= European Bureau for Conscientious Objection =

Umbrella organisation for national associations of conscientious objectors

The European Bureau for Conscientious Objection (EBCO) is a European umbrella organisation for national peace organisations supporting conscientious objectors. Its seat is in Brussels and it was founded in 1979. It aims to organise solidarity campaigns for conscientious objectors facing legal charges in European countries and to lobby for such rights in European institutions. Together with War Resisters' International, which is also one of its members, it is considered one of the leading international NGOs working on conscientious objection.

== Objectives ==
EBCO stands up for the right of conscientious objectors, who claim this right as a human right, to abstain from warfare, its preparations or any other military activity on a national and an international level. It lobbies for the right to asylum for conscientious objectors whose governments do not recognise their objections. It promotes cuts to military budgets in favour of social spending, the immediate cessation of the recruitment and of minors into the armed forces, the abolition of conscription, and the introduction of peace education in the education system.

== Activities ==
The organisation creates a network between national organisations from Belgium, Bulgaria, Cyprus, France, Finland, Georgia, Germany, Greece, Italy, Lithuania, Russia, Spain, Switzerland, Turkey, Ukraine and the United Kingdom. As of October 2023, Alexia Tsouni from Germany acts as the organisation's president.

In 1985 EBCO along with War Resisters' International formally adopted the International Conscientious Objectors' Day (CO day), occurring on May 15, which celebrates those who have and continue to resist war and participation in military structures, and propelled it to worldwide recognition.
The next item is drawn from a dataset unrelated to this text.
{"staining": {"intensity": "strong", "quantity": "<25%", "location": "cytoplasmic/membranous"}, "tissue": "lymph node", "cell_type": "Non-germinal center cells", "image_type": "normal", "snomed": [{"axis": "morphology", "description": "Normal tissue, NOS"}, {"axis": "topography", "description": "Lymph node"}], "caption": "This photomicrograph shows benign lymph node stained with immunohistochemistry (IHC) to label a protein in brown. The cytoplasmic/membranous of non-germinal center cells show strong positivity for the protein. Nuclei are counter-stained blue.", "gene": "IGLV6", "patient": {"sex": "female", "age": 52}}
The organisation lobbied for European countries to sign and ratify the Optional Protocol on the Involvement of Children in Armed Conflict to the Convention on the Rights of the Child.

EBCO produces reports and conducts research on conscientious objection in Europe through. Since at least 2008, it writes an annual report on conscientious objection and civilian service for the European Parliament Committee on Civil Liberties, Justice and Home Affairs.

EBCO has participatory status with the Council of Europe since 1998. Since 2005, it is also a member of the INGOs Conference of the Council of Europe. Since 1995, it is a full member of the European Youth Forum.

Since 2021, EBCO has adhered to and utilised the International Standards on Conscientious Objection to Military Service, published in the same year by the Quaker United Nations Office, available in English, Spanish, Russian and French. The paper outlines the ways in which conscientious objection has been recognised and protected through human rights mechanisms and treaties, accounting for developments in international standards that have occurred since 2015.